┌────────

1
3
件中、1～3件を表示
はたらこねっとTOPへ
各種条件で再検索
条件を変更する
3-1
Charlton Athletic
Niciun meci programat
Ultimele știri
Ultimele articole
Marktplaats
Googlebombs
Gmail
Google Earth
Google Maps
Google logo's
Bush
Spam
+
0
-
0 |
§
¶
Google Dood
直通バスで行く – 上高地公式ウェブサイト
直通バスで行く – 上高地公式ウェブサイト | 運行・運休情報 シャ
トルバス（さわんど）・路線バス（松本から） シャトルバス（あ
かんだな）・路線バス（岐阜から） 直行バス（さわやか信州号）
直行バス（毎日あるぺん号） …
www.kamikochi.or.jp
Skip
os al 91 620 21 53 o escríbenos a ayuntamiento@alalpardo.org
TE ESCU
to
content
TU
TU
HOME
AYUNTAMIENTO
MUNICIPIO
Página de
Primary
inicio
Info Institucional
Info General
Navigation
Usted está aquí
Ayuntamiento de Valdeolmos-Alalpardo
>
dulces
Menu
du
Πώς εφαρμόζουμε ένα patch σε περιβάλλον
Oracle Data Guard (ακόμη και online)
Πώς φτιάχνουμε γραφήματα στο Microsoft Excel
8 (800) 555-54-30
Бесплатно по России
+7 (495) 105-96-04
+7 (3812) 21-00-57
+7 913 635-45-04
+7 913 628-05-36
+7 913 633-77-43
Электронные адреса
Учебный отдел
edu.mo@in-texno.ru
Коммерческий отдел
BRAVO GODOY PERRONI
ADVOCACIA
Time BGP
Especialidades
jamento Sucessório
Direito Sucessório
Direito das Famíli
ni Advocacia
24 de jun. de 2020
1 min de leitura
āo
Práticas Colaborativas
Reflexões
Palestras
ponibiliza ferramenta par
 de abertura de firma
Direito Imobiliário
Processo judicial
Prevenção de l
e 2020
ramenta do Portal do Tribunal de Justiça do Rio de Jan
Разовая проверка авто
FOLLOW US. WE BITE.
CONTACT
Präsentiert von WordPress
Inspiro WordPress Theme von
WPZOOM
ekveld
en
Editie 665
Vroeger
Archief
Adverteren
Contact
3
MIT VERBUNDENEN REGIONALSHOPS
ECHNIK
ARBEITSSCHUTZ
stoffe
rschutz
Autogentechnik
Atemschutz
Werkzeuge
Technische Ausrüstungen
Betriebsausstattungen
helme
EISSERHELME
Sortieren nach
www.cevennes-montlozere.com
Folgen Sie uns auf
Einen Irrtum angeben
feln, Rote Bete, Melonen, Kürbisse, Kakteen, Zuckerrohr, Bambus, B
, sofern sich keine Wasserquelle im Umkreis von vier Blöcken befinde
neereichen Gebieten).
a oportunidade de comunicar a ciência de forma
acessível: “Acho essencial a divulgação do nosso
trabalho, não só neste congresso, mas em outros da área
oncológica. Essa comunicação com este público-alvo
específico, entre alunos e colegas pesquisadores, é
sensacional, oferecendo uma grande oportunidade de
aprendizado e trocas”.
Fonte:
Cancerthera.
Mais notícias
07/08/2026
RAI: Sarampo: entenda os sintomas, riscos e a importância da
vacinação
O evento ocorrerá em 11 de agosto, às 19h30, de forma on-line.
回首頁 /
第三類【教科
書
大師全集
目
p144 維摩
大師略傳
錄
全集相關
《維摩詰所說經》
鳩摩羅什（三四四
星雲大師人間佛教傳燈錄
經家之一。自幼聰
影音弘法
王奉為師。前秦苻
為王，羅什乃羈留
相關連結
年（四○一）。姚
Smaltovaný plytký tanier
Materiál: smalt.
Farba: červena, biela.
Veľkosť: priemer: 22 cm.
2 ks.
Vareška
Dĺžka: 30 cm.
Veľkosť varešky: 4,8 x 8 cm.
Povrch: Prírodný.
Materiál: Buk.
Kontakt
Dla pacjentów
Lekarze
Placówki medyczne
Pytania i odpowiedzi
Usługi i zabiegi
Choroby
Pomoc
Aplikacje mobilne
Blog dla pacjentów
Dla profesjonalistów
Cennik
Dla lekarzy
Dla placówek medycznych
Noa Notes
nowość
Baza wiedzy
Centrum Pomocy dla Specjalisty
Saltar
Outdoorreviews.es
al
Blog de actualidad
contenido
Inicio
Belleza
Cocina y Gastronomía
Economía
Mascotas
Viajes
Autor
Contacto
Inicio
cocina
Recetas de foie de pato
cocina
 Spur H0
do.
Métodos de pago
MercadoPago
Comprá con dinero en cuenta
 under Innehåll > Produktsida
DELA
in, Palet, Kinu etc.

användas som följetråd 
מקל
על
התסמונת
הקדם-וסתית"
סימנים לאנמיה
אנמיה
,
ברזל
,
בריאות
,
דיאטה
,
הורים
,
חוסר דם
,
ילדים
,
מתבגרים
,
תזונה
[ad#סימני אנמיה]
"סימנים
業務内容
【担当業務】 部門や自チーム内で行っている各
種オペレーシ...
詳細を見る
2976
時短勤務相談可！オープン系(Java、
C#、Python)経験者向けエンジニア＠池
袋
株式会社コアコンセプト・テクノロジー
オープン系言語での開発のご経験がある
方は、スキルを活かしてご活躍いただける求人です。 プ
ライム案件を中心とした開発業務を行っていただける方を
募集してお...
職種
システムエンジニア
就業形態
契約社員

└────────

**Problem requirements**
The response should consist of every record, written out exactly as given.

**Completed task**
1
3
件中、1～3件を表示
はたらこねっとTOPへ
各種条件で再検索
条件を変更する
3-1
Charlton Athletic
Niciun meci programat
Ultimele știri
Ultimele articole
Marktplaats
Googlebombs
Gmail
Google Earth
Google Maps
Google logo's
Bush
Spam
+
0
-
0 |
§
¶
Google Dood
直通バスで行く – 上高地公式ウェブサイト
直通バスで行く – 上高地公式ウェブサイト | 運行・運休情報 シャ
トルバス（さわんど）・路線バス（松本から） シャトルバス（あ
かんだな）・路線バス（岐阜から） 直行バス（さわやか信州号）
直行バス（毎日あるぺん号） …
www.kamikochi.or.jp
Skip
os al 91 620 21 53 o escríbenos a ayuntamiento@alalpardo.org
TE ESCU
to
content
TU
TU
HOME
AYUNTAMIENTO
MUNICIPIO
Página de
Primary
inicio
Info Institucional
Info General
Navigation
Usted está aquí
Ayuntamiento de Valdeolmos-Alalpardo
>
dulces
Menu
du
Πώς εφαρμόζουμε ένα patch σε περιβάλλον
Oracle Data Guard (ακόμη και online)
Πώς φτιάχνουμε γραφήματα στο Microsoft Excel
8 (800) 555-54-30
Бесплатно по России
+7 (495) 105-96-04
+7 (3812) 21-00-57
+7 913 635-45-04
+7 913 628-05-36
+7 913 633-77-43
Электронные адреса
Учебный отдел
edu.mo@in-texno.ru
Коммерческий отдел
BRAVO GODOY PERRONI
ADVOCACIA
Time BGP
Especialidades
jamento Sucessório
Direito Sucessório
Direito das Famíli
ni Advocacia
24 de jun. de 2020
1 min de leitura
āo
Práticas Colaborativas
Reflexões
Palestras
ponibiliza ferramenta par
 de abertura de firma
Direito Imobiliário
Processo judicial
Prevenção de l
e 2020
ramenta do Portal do Tribunal de Justiça do Rio de Jan
Разовая проверка авто
FOLLOW US. WE BITE.
CONTACT
Präsentiert von WordPress
Inspiro WordPress Theme von
WPZOOM
ekveld
en
Editie 665
Vroeger
Archief
Adverteren
Contact
3
MIT VERBUNDENEN REGIONALSHOPS
ECHNIK
ARBEITSSCHUTZ
stoffe
rschutz
Autogentechnik
Atemschutz
Werkzeuge
Technische Ausrüstungen
Betriebsausstattungen
helme
EISSERHELME
Sortieren nach
www.cevennes-montlozere.com
Folgen Sie uns auf
Einen Irrtum angeben
feln, Rote Bete, Melonen, Kürbisse, Kakteen, Zuckerrohr, Bambus, B
, sofern sich keine Wasserquelle im Umkreis von vier Blöcken befinde
neereichen Gebieten).
a oportunidade de comunicar a ciência de forma
acessível: “Acho essencial a divulgação do nosso
trabalho, não só neste congresso, mas em outros da área
oncológica. Essa comunicação com este público-alvo
específico, entre alunos e colegas pesquisadores, é
sensacional, oferecendo uma grande oportunidade de
aprendizado e trocas”.
Fonte:
Cancerthera.
Mais notícias
07/08/2026
RAI: Sarampo: entenda os sintomas, riscos e a importância da
vacinação
O evento ocorrerá em 11 de agosto, às 19h30, de forma on-line.
回首頁 /
第三類【教科
書
大師全集
目
p144 維摩
大師略傳
錄
全集相關
《維摩詰所說經》
鳩摩羅什（三四四
星雲大師人間佛教傳燈錄
經家之一。自幼聰
影音弘法
王奉為師。前秦苻
為王，羅什乃羈留
相關連結
年（四○一）。姚
Smaltovaný plytký tanier
Materiál: smalt.
Farba: červena, biela.
Veľkosť: priemer: 22 cm.
2 ks.
Vareška
Dĺžka: 30 cm.
Veľkosť varešky: 4,8 x 8 cm.
Povrch: Prírodný.
Materiál: Buk.
Kontakt
Dla pacjentów
Lekarze
Placówki medyczne
Pytania i odpowiedzi
Usługi i zabiegi
Choroby
Pomoc
Aplikacje mobilne
Blog dla pacjentów
Dla profesjonalistów
Cennik
Dla lekarzy
Dla placówek medycznych
Noa Notes
nowość
Baza wiedzy
Centrum Pomocy dla Specjalisty
Saltar
Outdoorreviews.es
al
Blog de actualidad
contenido
Inicio
Belleza
Cocina y Gastronomía
Economía
Mascotas
Viajes
Autor
Contacto
Inicio
cocina
Recetas de foie de pato
cocina
 Spur H0
do.
Métodos de pago
MercadoPago
Comprá con dinero en cuenta
 under Innehåll > Produktsida
DELA
in, Palet, Kinu etc.

användas som följetråd 
מקל
על
התסמונת
הקדם-וסתית"
סימנים לאנמיה
אנמיה
,
ברזל
,
בריאות
,
דיאטה
,
הורים
,
חוסר דם
,
ילדים
,
מתבגרים
,
תזונה
[ad#סימני אנמיה]
"סימנים
業務内容
【担当業務】 部門や自チーム内で行っている各
種オペレーシ...
詳細を見る
2976
時短勤務相談可！オープン系(Java、
C#、Python)経験者向けエンジニア＠池
袋
株式会社コアコンセプト・テクノロジー
オープン系言語での開発のご経験がある
方は、スキルを活かしてご活躍いただける求人です。 プ
ライム案件を中心とした開発業務を行っていただける方を
募集してお...
職種
システムエンジニア
就業形態
契約社員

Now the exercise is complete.